Henryk Sienkiewicz
"Na jedną kartę"
Akt trzeci
Ten sam salon.
SCENA IV
Ciż. - Pani Czeska.
Czeska
(Wchodząc) Życzył pan sobie ze mną pomówić?
Józwowicz
Tak jest.
Antoni
(Kłania się pani Czeskiej, następnie do Józwowicza:) Więc idę po pieniądze i wracam za chwilę. Przyniosę ci kwity.
Józwowicz
Dobrze. (Antoni wychodzi).
Czeska
Kto jest ten pan?
Józwowicz
Sternik.
Czeska
Jak to?
Józwowicz
On prowadzi okręt, na którym płynę; zresztą straszliwie poczciwy człowiek.
Czeska
Nie rozumiem dobrze. O czym pan chciał ze mną mówić?
Józwowicz
O księżniczce. Jesteście panie jak matka z córką, zatem pani powinna wiedzieć wszystko. Co jej jest? Ona tai jakieś zmartwienie. Jako doktor, pani, i ja powinienem wiedzieć wszystko, bo żeby leczyć słabości fizyczne, trzeba znać nieraz powody moralne. (n. s.) Duchu Eskulapa, przebacz mi ten frazes!
Czeska
Mój dobry panie, o co pan pyta?
Józwowicz
Mówiłem pani, że księżniczka tai jakieś zmartwienie.
Czeska
Nie wiem.
Józwowicz
Oboje zarówno ją kochamy, więc mówmy szczerze...
Czeska
Jestem gotowa.
Józwowicz
A zatem, czy ona kocha narzeczonego?
Czeska
Co pan mówi, doktorze?
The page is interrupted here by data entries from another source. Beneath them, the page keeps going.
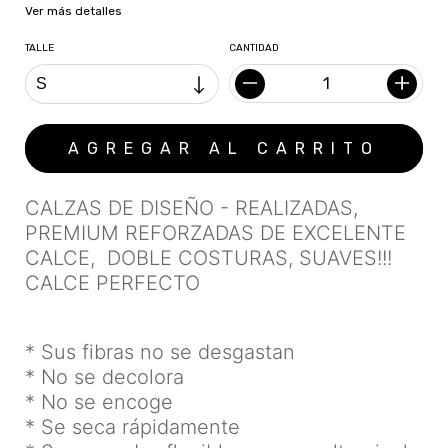
Ver más detalles
TALLE
CANTIDAD
CALZAS DE DISEÑO - REALIZADAS,
PREMIUM REFORZADAS DE EXCELENTE
CALCE, DOBLE COSTURAS, SUAVES!!!
CALCE PERFECTO
* Sus fibras no se desgastan
* No se decolora
* No se encoge
* Se seca rápidamente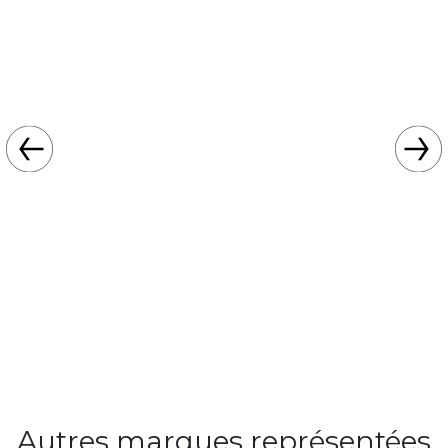
Autres marques représentées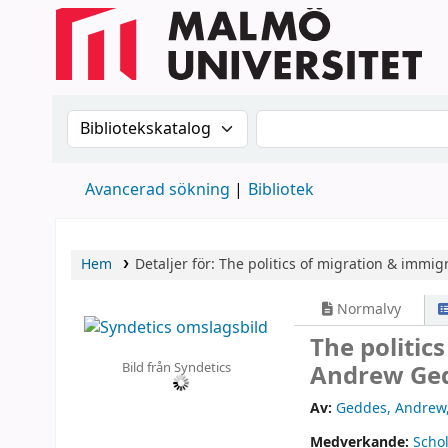
Sök i katalogen efter:
Sök i katalogen
Avancerad sökning
Bibliotek
Hem
Detaljer för:
The politics of migration & immigr
Normalvy
The politic
Bild från Syndetics
Andrew Ged
Av:
Geddes, Andrew
Medverkande:
Schol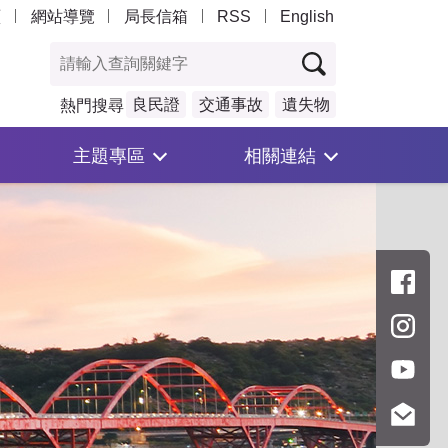
頁
網站導覽
局長信箱
RSS
English
良民證
交通事故
遺失物
熱門搜尋
主題專區
相關連結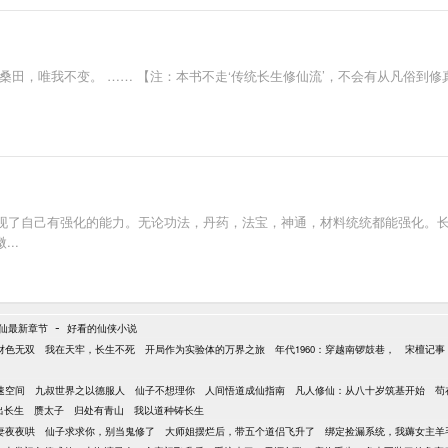
桑田，唯我不变。 …… 【注：本书不走‘传统长生修仙流’，不会有从凡俗到
现了自己有强化的能力。无论功法，丹药，法宝，神通，材料统统都能强化。
..
-
仙最新章节
好看的仙侠小说
财色无双
我在天牢，长生不死
开局作为实验体的万界之旅
年代1960：穿越南锣鼓巷，
宋檀记事
速空间
九叔世界之以德服人
仙子不想理你
人间悟道成仙指南
凡人修仙：从八十岁筑基开始
苟
出长生
赝太子
归处有青山
我以道种铸长生
妻夜夜哄
仙子求求你，别当鬼修了
大师姐摆烂后，带五个道侣飞升了
绑定捡漏系统，我薅女主羊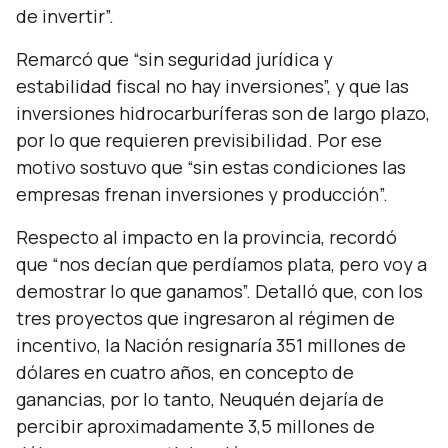
de invertir”.
Remarcó que
“sin seguridad jurídica y
estabilidad fiscal no hay inversiones”,
y que las
inversiones hidrocarburíferas son de largo plazo,
por lo que requieren previsibilidad. Por ese
motivo sostuvo que
“sin estas condiciones las
empresas frenan inversiones y producción”.
Respecto al impacto en la provincia, recordó
que
“nos decían que perdíamos plata, pero voy a
demostrar lo que ganamos”.
Detalló que, con los
tres proyectos que ingresaron al régimen de
incentivo, la Nación resignaría 351 millones de
dólares en cuatro años, en concepto de
ganancias, por lo tanto, Neuquén dejaría de
percibir aproximadamente 3,5 millones de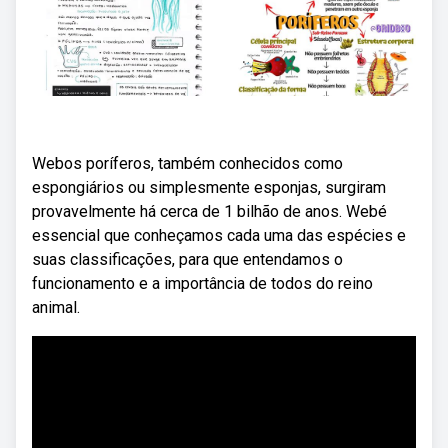
Webos poríferos, também conhecidos como
espongiários ou simplesmente esponjas, surgiram
provavelmente há cerca de 1 bilhão de anos. Webé
essencial que conheçamos cada uma das espécies e
suas classificações, para que entendamos o
funcionamento e a importância de todos do reino
animal.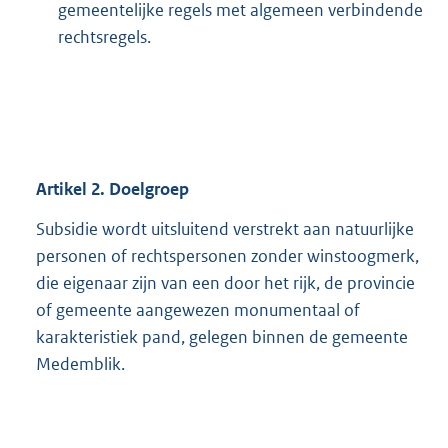
gemeentelijke regels met algemeen verbindende
rechtsregels.
Artikel 2. Doelgroep
Subsidie wordt uitsluitend verstrekt aan natuurlijke
personen of rechtspersonen zonder winstoogmerk,
die eigenaar zijn van een door het rijk, de provincie
of gemeente aangewezen monumentaal of
karakteristiek pand, gelegen binnen de gemeente
Medemblik.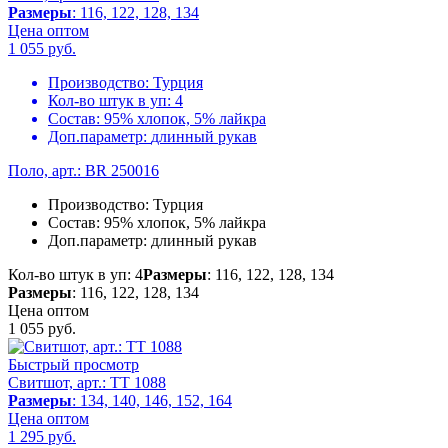
Размеры
: 116, 122, 128, 134
Цена оптом
1 055
руб.
Производство:
Турция
Кол-во штук в уп:
4
Состав:
95% хлопок, 5% лайкра
Доп.параметр:
длинный рукав
Поло, арт.: BR 250016
Производство:
Турция
Состав:
95% хлопок, 5% лайкра
Доп.параметр:
длинный рукав
Кол-во штук в уп: 4
Размеры
: 116, 122, 128, 134
Размеры
: 116, 122, 128, 134
Цена оптом
1 055
руб.
Быстрый просмотр
Свитшот, арт.: TT 1088
Размеры
: 134, 140, 146, 152, 164
Цена оптом
1 295
руб.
Inaczej nie byłaby narzeczoną. Doprawdy, że wy wszystko lubicie tak brać na rozum, że czasem więcej, niż się powinno mieścić. Kogoż by miała kochać? Naturalnie, że skoro jest narzeczoną, to kocha. Ja to uważam za tak proste, że nawet nie mówię więcej o tym ze Stelką.
Józwowicz
Powiadasz pani: nie mówię więcej, zatem była mowa poprzednio.
Czeska
Tak jest. Mówiła mi, że nie wie, czy go dość kocha. Ale bo to, mój panie, każda czysta dusza obawia się, czy spełnia jak należy obowiązek. Co też panu mogło przyjść na myśl?
Józwowicz
(Kłaniają się) To tylko chciałem wiedzieć. (n. s.) Szkoda tu czasu!